(Work instruction): Your task is to repeat the lines below exactly, excluding any pictures they contain.

(Dataset extract):
_ _ _ _

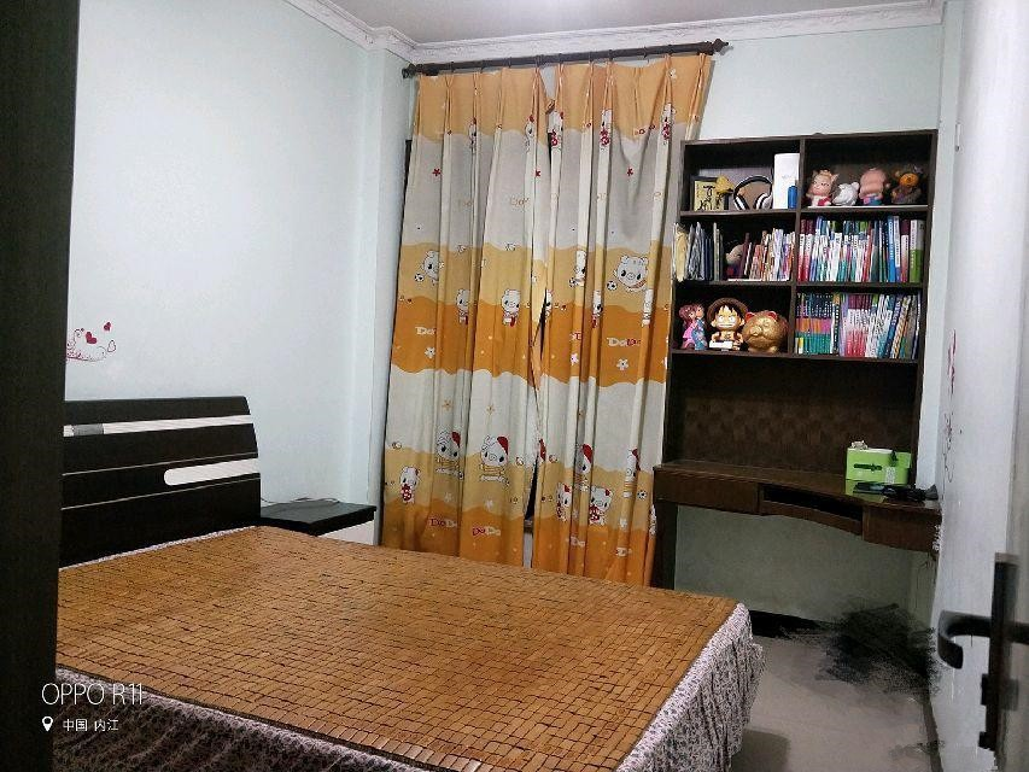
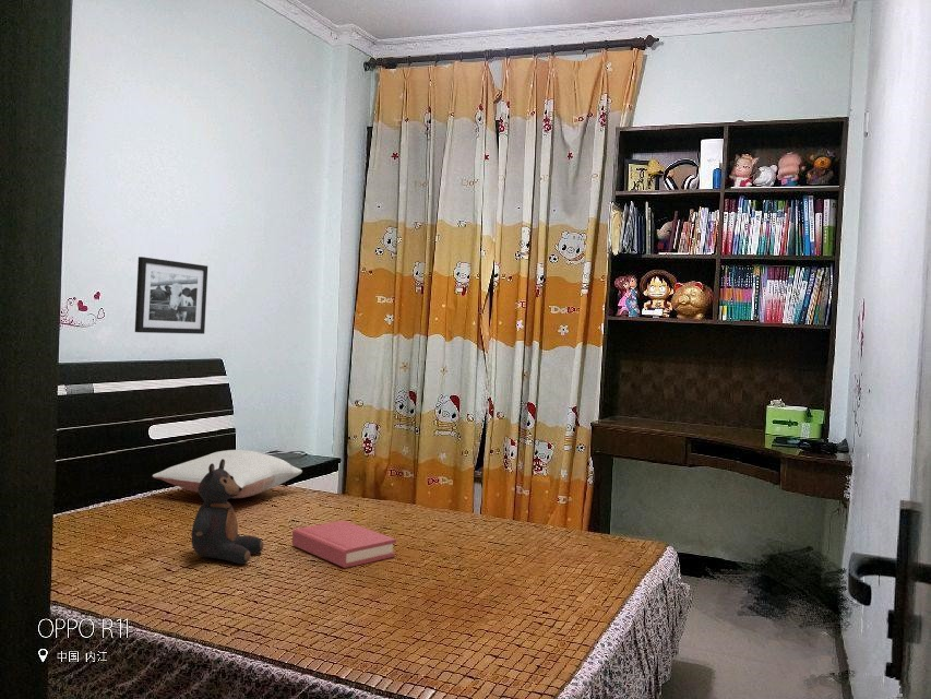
+ pillow [152,449,303,499]
+ teddy bear [190,459,264,565]
+ picture frame [134,256,208,335]
+ hardback book [291,520,397,569]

_ _ _ _

(Answer below):
+ pillow [152,449,303,499]
+ teddy bear [190,459,264,565]
+ picture frame [134,256,208,335]
+ hardback book [291,520,397,569]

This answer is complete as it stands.